How to Migrate an .rpmnew Configuration File
The update process creates an .rpmnew file if a configuration file has changed since the last version so that customized settings are not replaced automatically. Those customizations need to be migrated into the new .rpmnew configuration file in order to activate the new configuration settings from the new package, while maintaining the previous customized settings.

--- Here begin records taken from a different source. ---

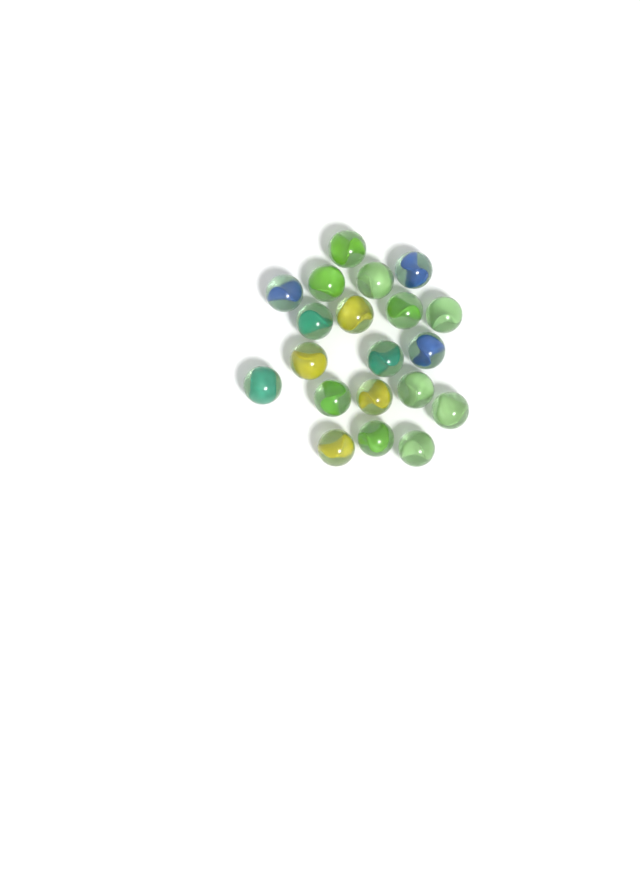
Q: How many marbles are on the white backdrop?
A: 20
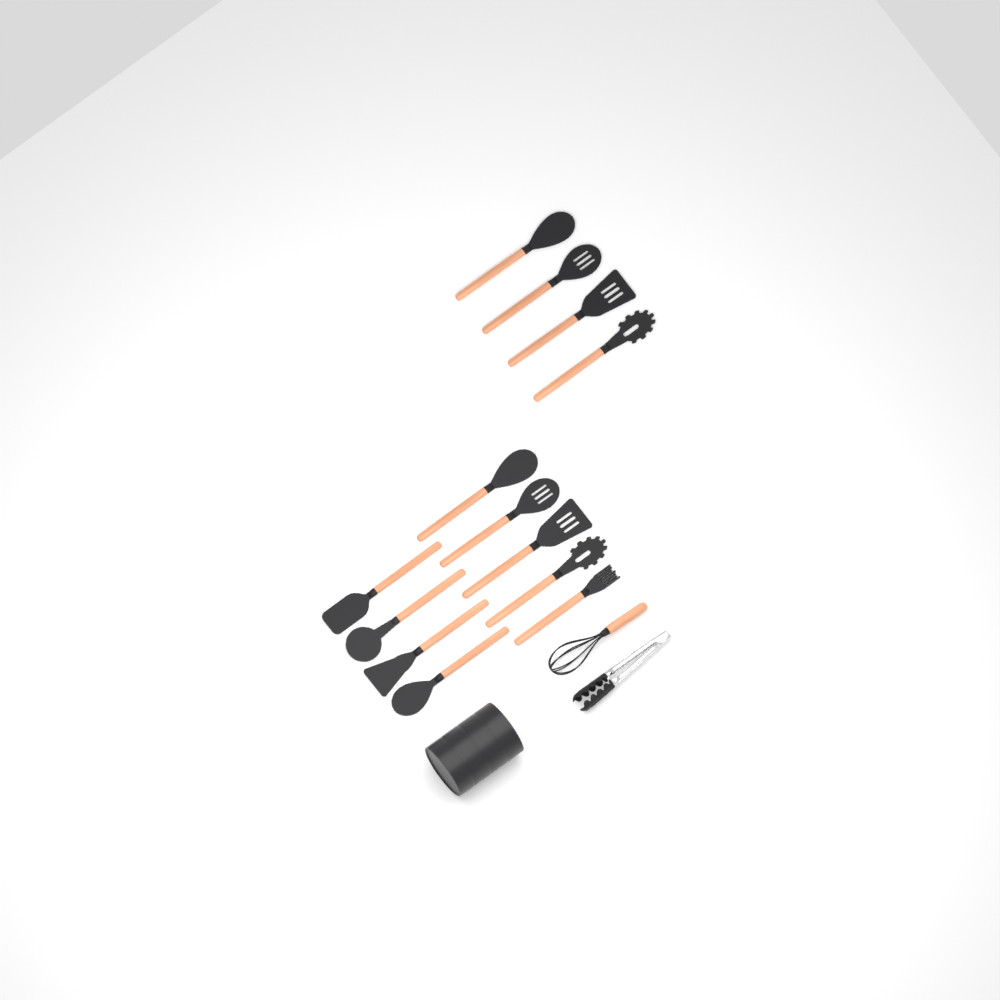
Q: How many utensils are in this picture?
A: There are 13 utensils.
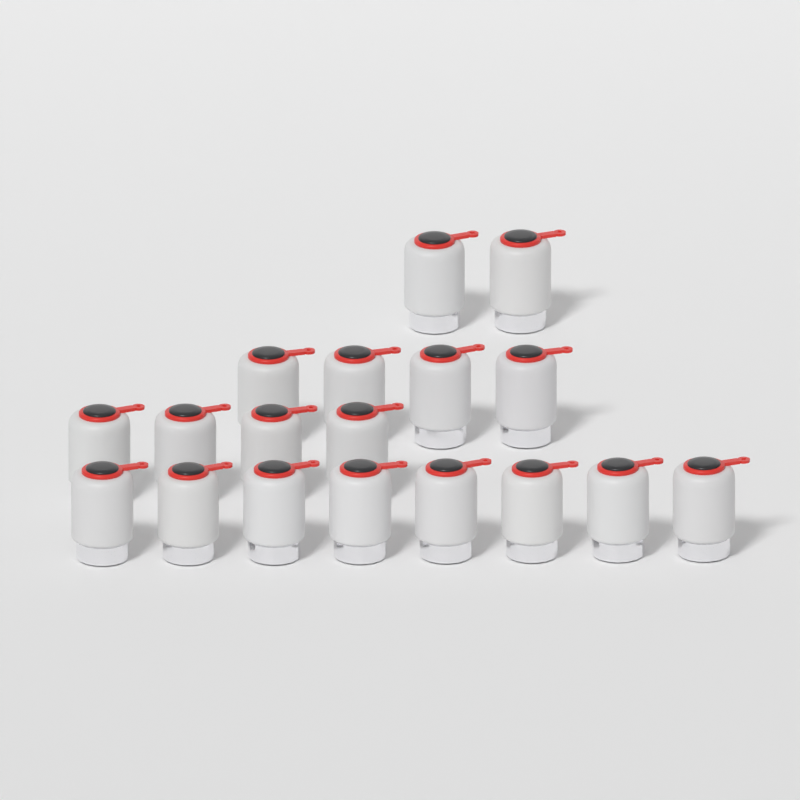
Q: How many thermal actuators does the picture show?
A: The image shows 18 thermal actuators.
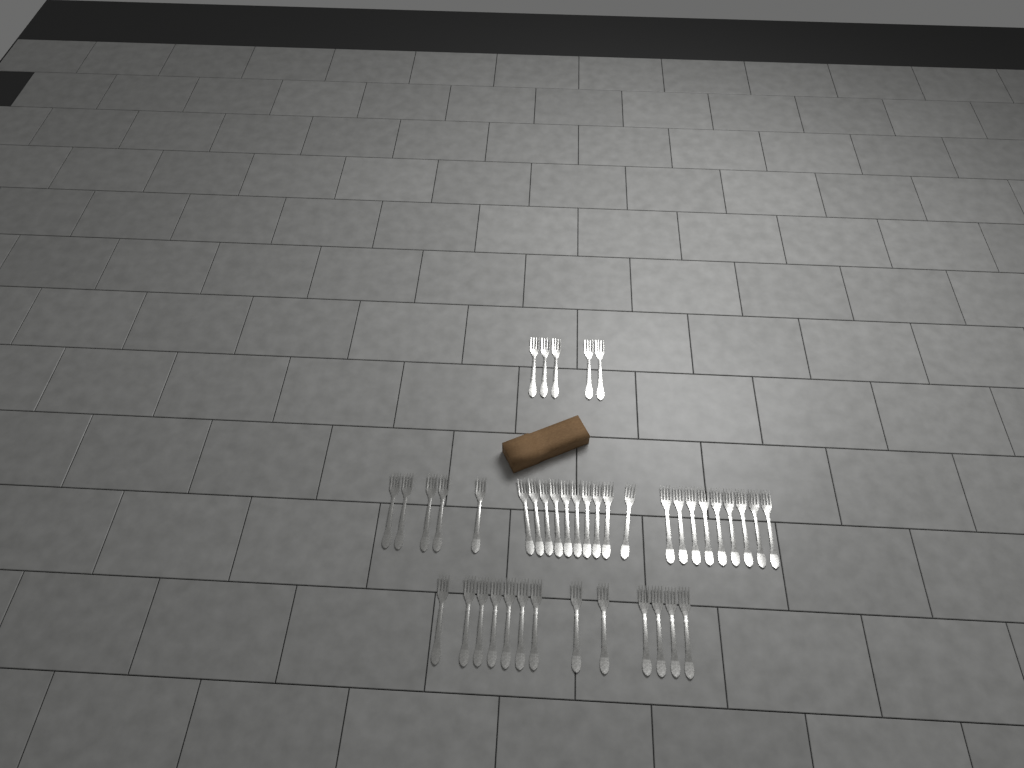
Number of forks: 42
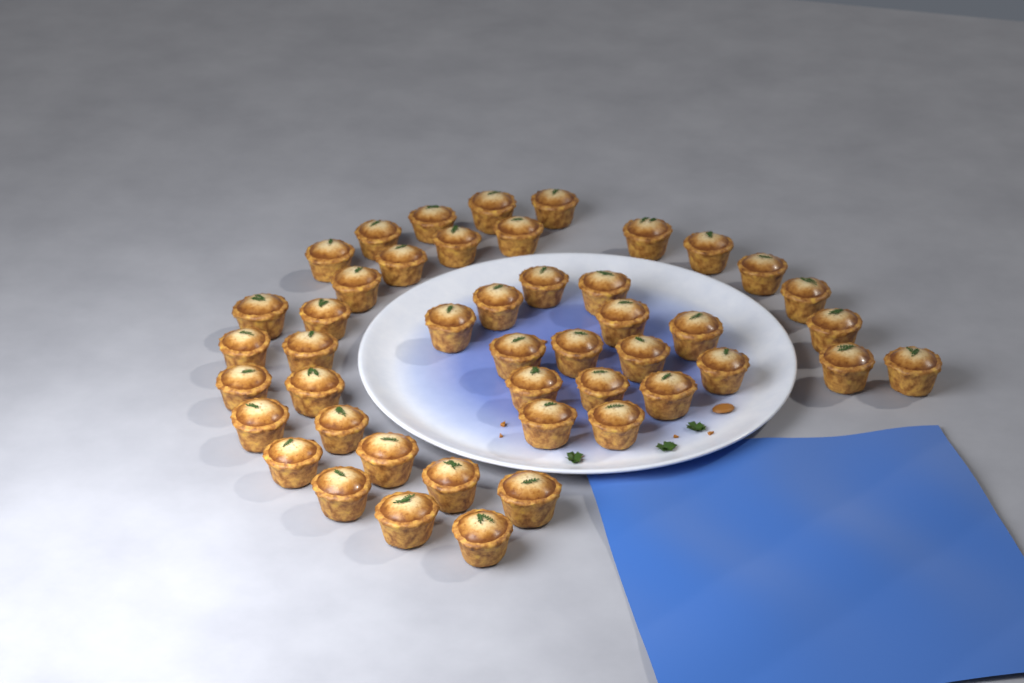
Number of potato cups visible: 46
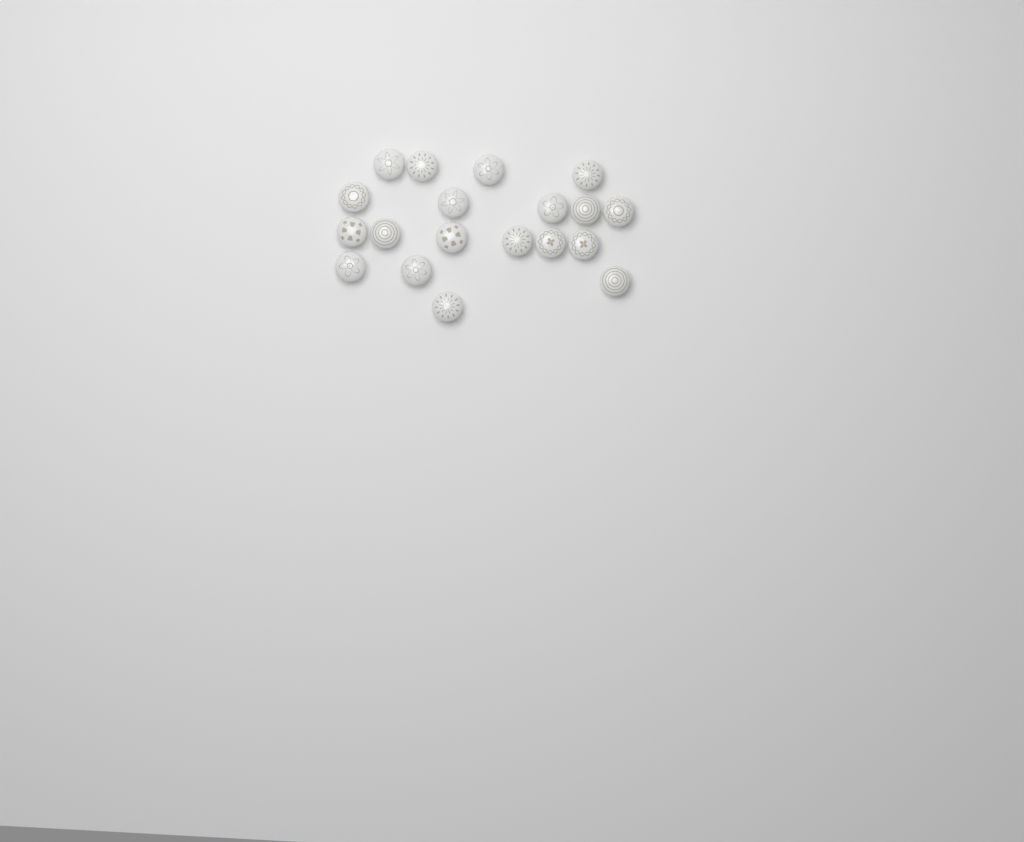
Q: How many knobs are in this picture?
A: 19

The following procedure uses Elasticsearch as an example.
First, run a diff between the original file and the .rpmnew file:
# diff -uN /etc/sysconfig/elasticsearch /etc/sysconfig/elasticsearch.rpmnew
OR
# vimdiff /etc/sysconfig/elasticsearch /etc/sysconfig/elasticsearch.rpmnew
Copy all custom settings from the original into the .rpmnew file. Then create a backup of the original file:
# cp /etc/sysconfig/elasticsearch /etc/sysconfig/elasticsearch.01012018.bak
And then substitute the original file with the .rpmnew:
# mv /etc/sysconfig/elasticsearch.rpmnew /etc/sysconfig/elasticsearch
How to Migrate an .rpmsave Configuration File
The update process creates an .rpmsave file if a configuration file has been changed in the past and the updater has automatically replaced customized settings to activate new configurations immediately. In order to preserve your customizations from the previous version, you will need to migrate those from the original .rpmsave into the new configuration file.
Run a diff between the new file and the .rpmsave file:
# diff -uN /etc/sysconfig/elasticsearch.rpmsave /etc/sysconfig/elasticsearch
OR
# vimdiff /etc/sysconfig/elasticsearch.rpmsave /etc/sysconfig/elasticsearch
Copy all custom settings from the .rpmsave into the new configuration file, and preserve the original .rpmsave file under a different name:
# mv /etc/sysconfig/elasticsearch.rpmsave /etc/sysconfig/elasticsearch.01012018.bak
Post Upgrade Steps¶
This section describes all steps, necessary after the upgrade, that must be done on specific nodes.
Post-upgrade Scripts On (OTHER) nodes¶
Run the NetEye Secure Install on (OTHER) nodes but wait for the successful execution of the NetEye Secure Install before running it on another node:
# nohup neteye_secure_install
Warning
In case during the upgrade procedure a new cluster resource has been installed, an error can be thrown. This error can be disregarded because it will be automatically fixed during the Post-upgrade steps for the last node (N) step.
Post-upgrade scripts on the Elastic-only nodes¶
Run the NetEye Secure Install on the Elastic-only nodes:
# nohup neteye_secure_install
Post-upgrade steps for the last node (N)¶
Run the NetEye Secure Install on the last node (N):
# nohup neteye_secure_install
Cluster Reactivation (N)¶
You can now restore the cluster to high availability operation.
Bring all cluster nodes back out of standby with this command on the last node (N):
# pcs node unstandby --all --wait=300 # echo $?
0
If the exit code is different from 0, some nodes have not been not reactivated, so please be sure that all nodes are active before proceeding.
Run the checks in the section Checking that the Cluster Status is Normal. If any of the above checks fail, please call our service and support team before proceeding.
Re-enable fencing on the last node (N):
# pcs property set stonith-enabled=true
Finalize the Cluster Upgrade (ALL)¶
You can now finalize the upgrade process by launching the following script on every node (ALL) one by one:
# neteye_finalize_installation
In this upgrade, no additional manual step is required.
Troubleshooting: Failing health checks, migration of modules¶
After the finalization procedure has successfully ended, you might notice in the Problems View that some health check fails and is in state WARNING. The reason is that you are using some module that needs to be migrated, because some breaking change has been introduced in the release.
Hence, you should go to the Problems View and check which health check is failing. There you will also find instructions for the correct migration of the module, which is in almost all cases amounts to enabling an option: the actual migration will then be executed manually.